DIRECTIVE: From the entries below, return every line that includes the word "tools".

SUPPLIED RECORDS:

+ + +

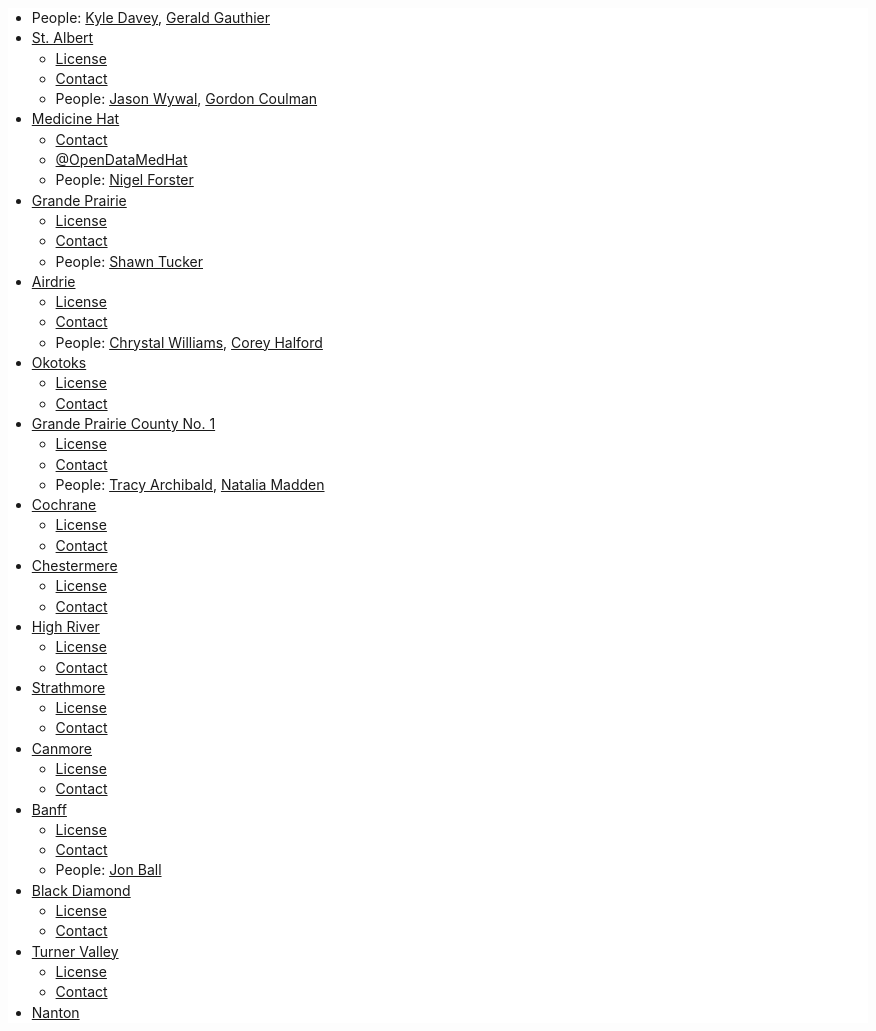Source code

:   * People: [Kyle Davey](mailto:Kyle.Davey@lethbridge.ca), [Gerald Gauthier](mailto:gerald.gauthier@lethbridge.ca)
* [St. Albert](https://stalbert.ca/city/transit/rider-tools/open-data-gtfs/)
  * [License](https://stalbert.ca/city/transit/rider-tools/open-data-gtfs/)
  * [Contact](mailto:transit@stalbert.ca)
  * People: [Jason Wywal](mailto:jwywal@st-albert.net), [Gordon Coulman](mailto:gcoulman@st-albert.net)
* [Medicine Hat](http://data.medicinehat.ca/)
  * [Contact](mailto:opendata@medicinehat.ca)
  * [@OpenDataMedHat](https://twitter.com/OpenDataMedHat)
  * People: [Nigel Forster](mailto:nigfor@medicinehat.ca)
* [Grande Prairie](https://data.cityofgp.com/)
  * [License](http://www.cityofgp.com/index.aspx?page=2332)
  * [Contact](mailto:citizencontactcentre@cityofgp.com)
  * People: [Shawn Tucker](mailto:stucker@cityofgp.com)
* [Airdrie](http://data-airdrie.opendata.arcgis.com/)
  * [License](http://calgaryregion.ca/dam/Website/reports/General/GIS/Public-documents/Calgary-Regional-Partnership-Open-Data-Licence/Calgary%20Regional%20Partnership%20Open%20Data%20Licence.pdf)
  * [Contact](mailto:gis@airdrie.ca)
  * People: [Chrystal Williams](mailto:Chrystal.Williams@airdrie.ca), [Corey Halford](mailto:Corey.Halford@airdrie.ca)
* [Okotoks](http://data-calgaryregion.opendata.arcgis.com/datasets?t=Okotoks)
  * [License](http://calgaryregion.ca/dam/Website/reports/General/GIS/Public-documents/Calgary-Regional-Partnership-Open-Data-Licence/Calgary%20Regional%20Partnership%20Open%20Data%20Licence.pdf)
  * [Contact](mailto:gis@okotoks.ca)
* [Grande Prairie County No. 1](http://data1-cogp.opendata.arcgis.com)
  * [License](https://www.countygp.ab.ca/EN/main/community/maps-gis/open-data/open-data-licence.html)
  * [Contact](mailto:opendata@countygp.ab.ca)
  * People: [Tracy Archibald](mailto:tarchibald@countygp.ab.ca), [Natalia Madden](mailto:nmadden@countygp.ab.ca)
* [Cochrane](http://data-calgaryregion.opendata.arcgis.com/datasets?t=Cochrane)
  * [License](http://calgaryregion.ca/dam/Website/reports/General/GIS/Public-documents/Calgary-Regional-Partnership-Open-Data-Licence/Calgary%20Regional%20Partnership%20Open%20Data%20Licence.pdf)
  * [Contact](mailto:gis@cochrane.ca)
* [Chestermere](http://data-calgaryregion.opendata.arcgis.com/datasets?t=Chestermere)
  * [License](http://calgaryregion.ca/dam/Website/reports/General/GIS/Public-documents/Calgary-Regional-Partnership-Open-Data-Licence/Calgary%20Regional%20Partnership%20Open%20Data%20Licence.pdf)
  * [Contact](mailto:gis@calgaryregion.ca)
* [High River](http://data-calgaryregion.opendata.arcgis.com/datasets?t=High%20River)
  * [License](http://calgaryregion.ca/dam/Website/reports/General/GIS/Public-documents/Calgary-Regional-Partnership-Open-Data-Licence/Calgary%20Regional%20Partnership%20Open%20Data%20Licence.pdf)
  * [Contact](mailto:gis@calgaryregion.ca)
* [Strathmore](http://data-calgaryregion.opendata.arcgis.com/datasets?t=Strathmore)
  * [License](http://calgaryregion.ca/dam/Website/reports/General/GIS/Public-documents/Calgary-Regional-Partnership-Open-Data-Licence/Calgary%20Regional%20Partnership%20Open%20Data%20Licence.pdf)
  * [Contact](mailto:gis@calgaryregion.ca)
* [Canmore](http://data-calgaryregion.opendata.arcgis.com/datasets?t=Canmore)
  * [License](http://calgaryregion.ca/dam/Website/reports/General/GIS/Public-documents/Calgary-Regional-Partnership-Open-Data-Licence/Calgary%20Regional%20Partnership%20Open%20Data%20Licence.pdf)
  * [Contact](mailto:gis@calgaryregion.ca)
* [Banff](http://www.banffopendata.ca/)
  * [License](http://www.banffopendata.ca/Home/About)
  * [Contact](mailto:opendata@banff.ca)
  * People: [Jon Ball](mailto:Jon.Ball@banff.ca)
* [Black Diamond](http://data-calgaryregion.opendata.arcgis.com/datasets?t=Black%20Diamond)
  * [License](http://calgaryregion.ca/dam/Website/reports/General/GIS/Public-documents/Calgary-Regional-Partnership-Open-Data-Licence/Calgary%20Regional%20Partnership%20Open%20Data%20Licence.pdf)
  * [Contact](mailto:gis@calgaryregion.ca)
* [Turner Valley](http://data-calgaryregion.opendata.arcgis.com/datasets?t=Turner%20Valley)
  * [License](http://calgaryregion.ca/dam/Website/reports/General/GIS/Public-documents/Calgary-Regional-Partnership-Open-Data-Licence/Calgary%20Regional%20Partnership%20Open%20Data%20Licence.pdf)
  * [Contact](mailto:gis@calgaryregion.ca)
* [Nanton](http://data-calgaryregion.opendata.arcgis.com/datasets?t=Nanton)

+ + +

SOLVED PROBLEM:
* [St. Albert](https://stalbert.ca/city/transit/rider-tools/open-data-gtfs/)
  * [License](https://stalbert.ca/city/transit/rider-tools/open-data-gtfs/)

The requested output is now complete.